# Paphiopedilum victoria-mariae



## Rick Barry (Jul 26, 2008)

Paph victoria-mariae

Probably the least commonly cultivated of the Cochlopetalums.







Regards,
Rick


----------



## rdlsreno (Jul 26, 2008)

Nice! Good work and nice growing on one of the harder of the cochlopetalum to grow.

Ramon


----------



## tocarmar (Jul 26, 2008)

Rick,
Very Nice!! I am waiting for mine to open!! I hope it looks as good as yours!! 

Tom


----------



## Rick (Jul 26, 2008)

That is very nice Rick. Do you handle this one differently than your other Cochlos?


----------



## jblanford (Jul 26, 2008)

Very nice Rick, that is really good looking.


----------



## JeanLux (Jul 27, 2008)

very nice colors Rick!!! Could you possibly post a photo of the plant? I would be interested to see the foliage!! Jean


----------



## paphjoint (Jul 27, 2008)

Very nice


----------



## Paul (Jul 27, 2008)

NIce one!!


----------



## paphioboy (Jul 27, 2008)

Very nice blooming...


----------



## Roy (Jul 27, 2008)

Nice flower Rick, not commonly seen here.


----------



## SlipperFan (Jul 27, 2008)

Good looking flower. I hope mine thinks about blooming soon.


----------



## labskaus (Jul 28, 2008)

Very nice. I like the pouch of this one more than in the others in this group.

best wishes, Carsten


----------



## SlipperKing (Jul 28, 2008)

Sweet Mariae! Nice job Mr. Barry! A PIC of the whole plant would be great. I hear these can grow quiet large and can be difficult to grow well. Can you give out any of your secrets on culture?


----------



## goldenrose (Jul 29, 2008)

:clap: :clap: :clap:


----------



## Rick Barry (Jul 29, 2008)

In response to requests for shots of the entire plant:






...and a closer look at the foliage:






I was surprised to hear this is known as a difficult species in cultivation. I can't offer any special tips on growing it since I treat it the same as I would any other in the subgenus. I've been growing it in a west-facing window. Temperature ranges from 55 degrees F to (very rarely) 100 F. Typical highs in the summer are low to mid-80's.

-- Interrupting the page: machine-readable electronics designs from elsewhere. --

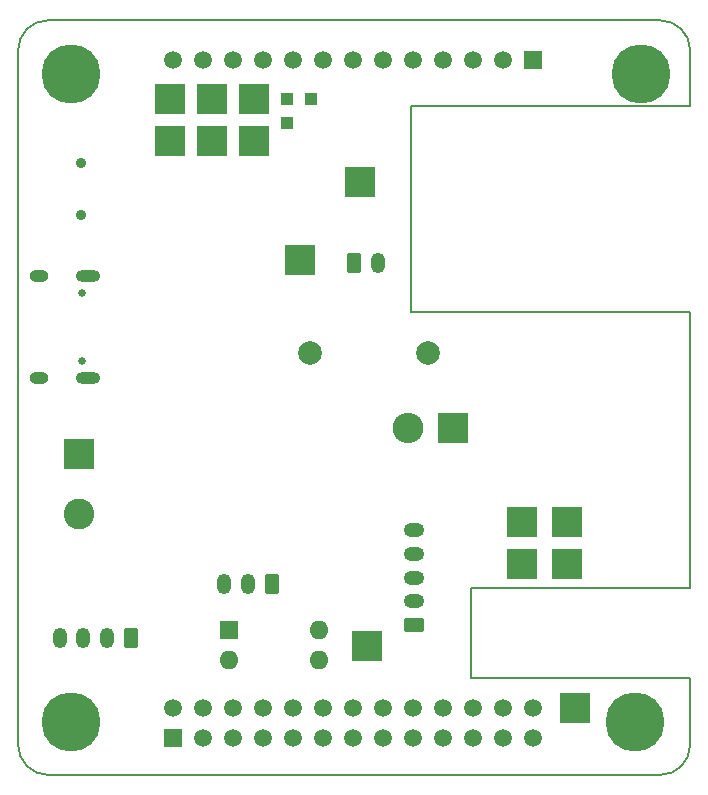
<source format=gbr>
G04 #@! TF.GenerationSoftware,KiCad,Pcbnew,6.0.5*
G04 #@! TF.CreationDate,2022-10-03T09:57:03+03:00*
G04 #@! TF.ProjectId,opi-hat,6f70692d-6861-4742-9e6b-696361645f70,rev?*
G04 #@! TF.SameCoordinates,Original*
G04 #@! TF.FileFunction,Soldermask,Top*
G04 #@! TF.FilePolarity,Negative*
%FSLAX46Y46*%
G04 Gerber Fmt 4.6, Leading zero omitted, Abs format (unit mm)*
G04 Created by KiCad (PCBNEW 6.0.5) date 2022-10-03 09:57:03*
%MOMM*%
%LPD*%
G01*
G04 APERTURE LIST*
G04 Aperture macros list*
%AMRoundRect*
0 Rectangle with rounded corners*
0 $1 Rounding radius*
0 $2 $3 $4 $5 $6 $7 $8 $9 X,Y pos of 4 corners*
0 Add a 4 corners polygon primitive as box body*
4,1,4,$2,$3,$4,$5,$6,$7,$8,$9,$2,$3,0*
0 Add four circle primitives for the rounded corners*
1,1,$1+$1,$2,$3*
1,1,$1+$1,$4,$5*
1,1,$1+$1,$6,$7*
1,1,$1+$1,$8,$9*
0 Add four rect primitives between the rounded corners*
20,1,$1+$1,$2,$3,$4,$5,0*
20,1,$1+$1,$4,$5,$6,$7,0*
20,1,$1+$1,$6,$7,$8,$9,0*
20,1,$1+$1,$8,$9,$2,$3,0*%
G04 Aperture macros list end*
G04 #@! TA.AperFunction,Profile*
%ADD10C,0.200000*%
G04 #@! TD*
%ADD11R,2.500000X2.500000*%
%ADD12R,1.000000X1.000000*%
%ADD13C,2.000000*%
%ADD14C,1.508000*%
%ADD15R,1.508000X1.508000*%
%ADD16C,5.000000*%
%ADD17RoundRect,0.250000X-0.350000X-0.625000X0.350000X-0.625000X0.350000X0.625000X-0.350000X0.625000X0*%
%ADD18O,1.200000X1.750000*%
%ADD19O,2.600000X2.600000*%
%ADD20R,2.600000X2.600000*%
%ADD21O,1.750000X1.200000*%
%ADD22RoundRect,0.250000X0.625000X-0.350000X0.625000X0.350000X-0.625000X0.350000X-0.625000X-0.350000X0*%
%ADD23C,2.600000*%
%ADD24R,1.600000X1.600000*%
%ADD25O,1.600000X1.600000*%
%ADD26RoundRect,0.250000X0.350000X0.625000X-0.350000X0.625000X-0.350000X-0.625000X0.350000X-0.625000X0*%
%ADD27C,0.900000*%
%ADD28C,0.650000*%
%ADD29O,1.600000X1.000000*%
%ADD30O,2.100000X1.000000*%
G04 APERTURE END LIST*
D10*
X81784059Y-107635933D02*
G75*
G03*
X84324059Y-110175933I2540001J1D01*
G01*
X136147941Y-110175927D02*
G75*
G03*
X138687941Y-107635933I2J2539998D01*
G01*
X138687955Y-48828067D02*
G75*
G03*
X136147941Y-46288067I-2539992J8D01*
G01*
X84324059Y-46288067D02*
G75*
G03*
X81784059Y-48828067I1J-2540001D01*
G01*
X120095391Y-94355031D02*
X138687941Y-94355031D01*
X138687941Y-107635933D02*
X138687941Y-101975031D01*
X84324059Y-110175933D02*
X136147941Y-110175933D01*
X138687941Y-53509289D02*
X138687941Y-48828067D01*
X120095391Y-101975031D02*
X120095391Y-94355031D01*
X138687941Y-53509289D02*
X115068983Y-53509289D01*
X138687941Y-94355031D02*
X138687941Y-71003289D01*
X115068983Y-53509289D02*
X115068983Y-71003289D01*
X136147941Y-46288067D02*
X84324059Y-46288067D01*
X81784059Y-48828067D02*
X81784059Y-107635933D01*
X138687941Y-101975031D02*
X120095391Y-101975031D01*
X115068983Y-71003289D02*
X138687941Y-71003289D01*
D11*
X101727000Y-56515000D03*
X124460000Y-88773000D03*
X98171000Y-56515000D03*
X94615000Y-56515000D03*
X128270000Y-88773000D03*
D12*
X104521000Y-54991000D03*
X106553000Y-52959000D03*
X104521000Y-52959000D03*
D11*
X98171000Y-52959000D03*
X94615000Y-52959000D03*
X101727000Y-52959000D03*
X128930400Y-104495600D03*
X124460000Y-92329000D03*
X110744000Y-59944000D03*
X128270000Y-92329000D03*
X105664000Y-66548000D03*
D13*
X106506000Y-74422000D03*
X116506000Y-74422000D03*
D14*
X94943041Y-49609629D03*
X97483041Y-49609629D03*
X100023041Y-49609629D03*
X102563041Y-49609629D03*
X105103041Y-49609629D03*
X107643041Y-49609629D03*
X110183041Y-49609629D03*
X112723041Y-49609629D03*
X115263041Y-49609629D03*
X117803041Y-49609629D03*
X120343041Y-49609629D03*
X122883041Y-49609629D03*
D15*
X125423041Y-49609629D03*
D14*
X125423041Y-104473629D03*
X125423041Y-107013629D03*
X122883041Y-104473629D03*
X122883041Y-107013629D03*
X120343041Y-104473629D03*
X120343041Y-107013629D03*
X117803041Y-104473629D03*
X117803041Y-107013629D03*
X115263041Y-104473629D03*
X115263041Y-107013629D03*
X112723041Y-104473629D03*
X112723041Y-107013629D03*
X110183041Y-104473629D03*
X110183041Y-107013629D03*
X107643041Y-104473629D03*
X107643041Y-107013629D03*
X105103041Y-104473629D03*
X105103041Y-107013629D03*
X102563041Y-104473629D03*
X102563041Y-107013629D03*
X100023041Y-104473629D03*
X100023041Y-107013629D03*
X97483041Y-104473629D03*
X97483041Y-107013629D03*
X94943041Y-104473629D03*
D15*
X94943041Y-107013629D03*
D16*
X134057263Y-105666159D03*
X86305263Y-50802159D03*
X86305263Y-105666159D03*
X134565263Y-50802159D03*
D17*
X110236000Y-66802000D03*
D18*
X112236000Y-66802000D03*
D19*
X114808000Y-80772000D03*
D20*
X118618000Y-80772000D03*
D21*
X115274000Y-89472000D03*
X115274000Y-91472000D03*
X115274000Y-93472000D03*
X115274000Y-95472000D03*
D22*
X115274000Y-97472000D03*
D20*
X86918600Y-83047200D03*
D23*
X86918600Y-88047200D03*
D24*
X99669600Y-97891600D03*
D25*
X99669600Y-100431600D03*
X107289600Y-100431600D03*
X107289600Y-97891600D03*
D11*
X111302800Y-99263200D03*
D26*
X103261000Y-93975000D03*
D18*
X101261000Y-93975000D03*
X99261000Y-93975000D03*
D26*
X91315800Y-98570500D03*
D18*
X89315800Y-98570500D03*
X87315800Y-98570500D03*
X85315800Y-98570500D03*
D27*
X87154500Y-62779000D03*
X87154500Y-58379000D03*
D28*
X87205500Y-69373000D03*
X87205500Y-75153000D03*
D29*
X83555500Y-76583000D03*
D30*
X87735500Y-76583000D03*
X87735500Y-67943000D03*
D29*
X83555500Y-67943000D03*
M02*

</source>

This clone is from a selfing of 'Rodco' produced by the late Ray Rands in the mid-1990's.

Thanks for the comments.

Rick


----------



## JeanLux (Jul 29, 2008)

thanks Rick, strong plant!! Jean


----------



## SlipperKing (Jul 30, 2008)

Thanks for the shots of the plant. Especially the underside/base of the plant. I have one that is of the size of yours but a single growth. Is this the first time to bloom? And have you been growing this clone from the seedling size?!?! I'm wondering if I will have to wait 10+ years for a spike! I saw v-mariae at OL in the 90's (in Jerry's private collection) and it had a spike over 2 foot long, the plant was the same! If I remember correctly, v- mariae grows high in the mountains on volcanic rock, cool temps with high humidity and lots of mosses. A bit different then others in this group.
At one thing, I had 3 of these plants from Rands. Jungle collected of course and none surrived my TX culture but they were long skinny leaves, 24-30+ inches and fairly beat up. I figured that I couldn't provide the right temperatures to revive them. This current plant being seed grown and very healthy is doing great. Of course my culture has vastly "improved" since the 90's with the same heat!
Nice show. Thanks again for the great PICs of your plant and the excellent flower.


----------



## wonderlen3000 (Sep 27, 2008)

Rare and hard to find. and notorious for just growing and growing. Had mine for over 5 years and stay single growth and no bloom so i get rid of it at local meeting.


----------